The Mudcat Café TM
Thread #157132   Message #3706334
Posted By: Stanron
04-May-15 - 09:07 AM
Thread Name: BS: Pro / Anti Thatcher Squabble Thread...
Subject: RE: BS: Pro / Anti Thatcher Squabble Thread...
I am not a big fan of statistics, after all if you can't lie with statistics you're not really trying. However for those of you who can't be bothered to plough through the links provided by Jim Carroll here's a synopsis of one of them. It's from the BBC so I can't really attack it as dodgy at source. I'll leave it to someone else to do the other one.

Inflation down from nearly 25% in 1976 to approximately 2% in 1993. Isn't that a good thing?

In the same period unemployment doubled from 1.5 milliom to 3. Obviously not a good thing but an inevitable result of resizing our industrial base all in one go. This could have been managed over a fifty year period had the unions allowed anyone to attempt it, and the dreadful effects that came from this might have been ameliorated.

Coal production came down. Big deal. What's the point in mining it if you don't use it? I don't remember much talk about CO2 emissions back then but didn't we still have coal gas at the start of that period and North Sea gas at the end?

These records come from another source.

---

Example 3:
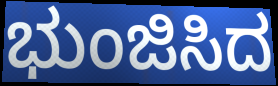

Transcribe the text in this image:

ಭುಂಜಿಸಿದ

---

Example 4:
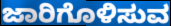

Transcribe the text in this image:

ಜಾರಿಗೊಳಿಸುವ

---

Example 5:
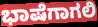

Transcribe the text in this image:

ಭಾಷೆಗಾಗಲಿ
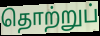
தொற்றுப்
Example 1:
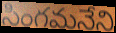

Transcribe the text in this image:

సింగమనేని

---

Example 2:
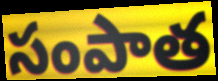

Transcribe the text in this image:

సంపాత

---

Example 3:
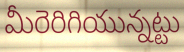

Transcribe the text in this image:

మీరెరిగియున్నట్టు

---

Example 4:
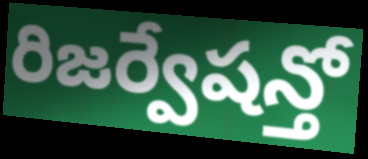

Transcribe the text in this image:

రిజర్వేషన్తో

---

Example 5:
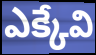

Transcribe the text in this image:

ఎక్కేవి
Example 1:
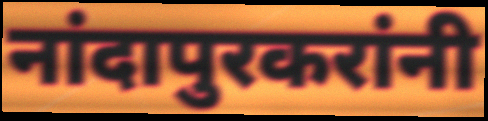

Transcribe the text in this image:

नांदापुरकरांनी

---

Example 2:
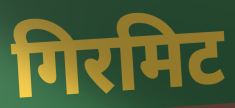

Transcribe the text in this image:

गिरमिट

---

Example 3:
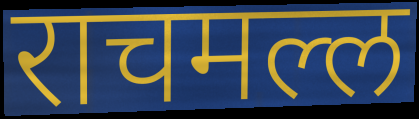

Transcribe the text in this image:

राचमल्ल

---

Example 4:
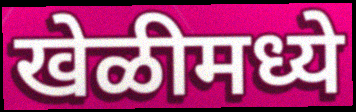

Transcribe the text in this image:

खेळीमध्ये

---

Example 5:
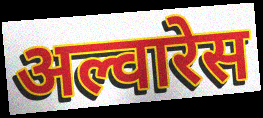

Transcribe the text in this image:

अल्वारेस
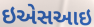
ઇએસઆઇ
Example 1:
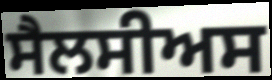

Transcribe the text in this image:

ਸੈਲਸੀਅਸ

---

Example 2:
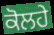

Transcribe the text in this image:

ਕੋਲਹੇ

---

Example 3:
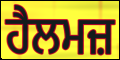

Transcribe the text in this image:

ਹੈਲਮਜ਼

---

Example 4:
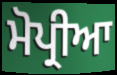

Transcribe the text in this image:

ਮੋਪ੍ਰੀਆ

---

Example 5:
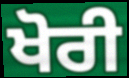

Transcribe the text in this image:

ਖੋਰੀ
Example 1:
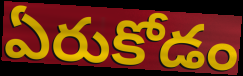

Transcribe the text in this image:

ఏరుకోడం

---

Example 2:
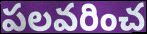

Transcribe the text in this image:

పలవరించ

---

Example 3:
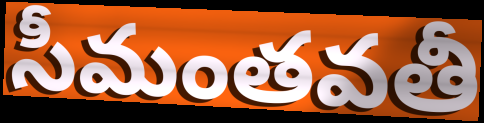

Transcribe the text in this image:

సీమంతవతీ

GDP Two recessions and two booms. The commentary links the the recessions to the attempts to reduce inflation. In the long term inflation has been reduced. I remember thinking at the time of Blaire's election that it was kind of ironic that the Tories had finally stabalised the economy only to be thrown out and unable to build on it. Is the same thing about to happen again?

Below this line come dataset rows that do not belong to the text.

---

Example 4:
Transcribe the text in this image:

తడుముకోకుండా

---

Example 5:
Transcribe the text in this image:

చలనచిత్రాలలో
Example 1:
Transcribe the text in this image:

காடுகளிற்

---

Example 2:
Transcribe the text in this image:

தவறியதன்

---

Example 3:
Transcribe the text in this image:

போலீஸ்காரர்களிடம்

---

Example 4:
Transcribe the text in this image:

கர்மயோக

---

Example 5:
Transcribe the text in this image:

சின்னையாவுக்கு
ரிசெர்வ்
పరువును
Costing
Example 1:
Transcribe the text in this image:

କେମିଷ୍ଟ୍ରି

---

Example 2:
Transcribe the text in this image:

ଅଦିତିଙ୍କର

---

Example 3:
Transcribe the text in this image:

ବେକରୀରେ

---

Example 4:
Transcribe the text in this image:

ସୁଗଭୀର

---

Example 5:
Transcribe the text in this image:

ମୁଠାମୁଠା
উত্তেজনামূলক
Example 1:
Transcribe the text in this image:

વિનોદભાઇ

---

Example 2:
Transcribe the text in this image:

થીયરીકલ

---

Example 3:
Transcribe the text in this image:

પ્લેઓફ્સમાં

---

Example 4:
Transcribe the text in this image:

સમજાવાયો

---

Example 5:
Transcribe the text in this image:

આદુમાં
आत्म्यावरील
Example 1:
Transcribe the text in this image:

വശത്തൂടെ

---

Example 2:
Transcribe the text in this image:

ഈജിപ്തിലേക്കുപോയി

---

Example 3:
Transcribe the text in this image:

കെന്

Interest rates. A 17% high in 1980 down to just over 5% in 1993. Anyone fancy paying 17% on their mortgage?

Council houses. She sold em. Yes OK and she also kept the money. She was, of course, at war with Labour councils or rather they were at war with her. I presume she had no intention of funding such a vigorous opposition.

House prices. They went up until 1989 then started to fall back again. I wouldn't be surprised if they went up again later on.

So what exactly does any of this prove except that the economy was a real basket case when she came into office and it was more or less sorted before Blaire and Browne got their chance to screw it all up again.